Même si, dans les deux cas, les boissons fournies par les organisateurs du tournoi étaient de la marque Heineken sans alcool à 0,0 %, les deux joueurs semblaient s'opposer à être associés à un brasseur.

L'UEFA a par la suite accepté de demander aux entraîneurs et aux joueurs s'ils autorisaient les bouteilles Heineken sur leurs tables pendant les conférences de presse, mais elle a prévenu que les équipes pourraient se voir infliger une amende si elles snobaient d'autres sponsors pendant le tournoi.

L'interdiction du Qatar

Aujourd'hui, à l'occasion de la Coupe du monde 2022, les objections religieuses du pays hôte, qui impose des restrictions sur la vente d'alcool dans tout le pays, ont conduit la FIFA à accepter une interdiction de dernière minute de la vente de bière aux supporters dans les stades.

Les détenteurs de billets VIP peuvent toutefois continuer à acheter de l'alcool dans les loges avant, pendant et après les matches.

Reste à savoir comment cette décision affectera les relations de la FIFA avec le brasseur Budweiser AB InBev.

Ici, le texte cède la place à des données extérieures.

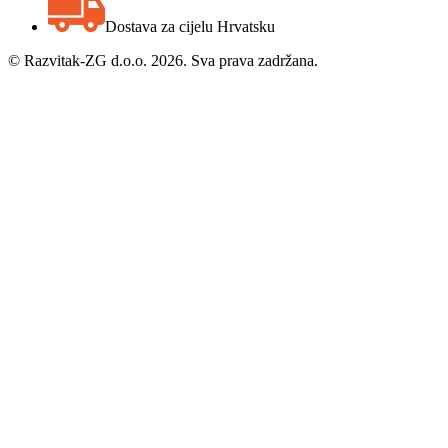
Dostava za cijelu Hrvatsku
©
Razvitak-ZG d.o.o. 2026. Sva prava zadržana.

Sponsor majeur des tournois depuis les années 1980, il aurait payé environ 75 millions de dollars (environ 47,8 milliards de francs CFA) à la FIFA à chaque édition de la Coupe du monde.

Mais comme les États-Unis, patrie de la marque Budweiser, sont l'un des trois pays hôtes de la Coupe du monde 2026, AB InBev peut espérer avoir plus de chance lors du prochain tournoi.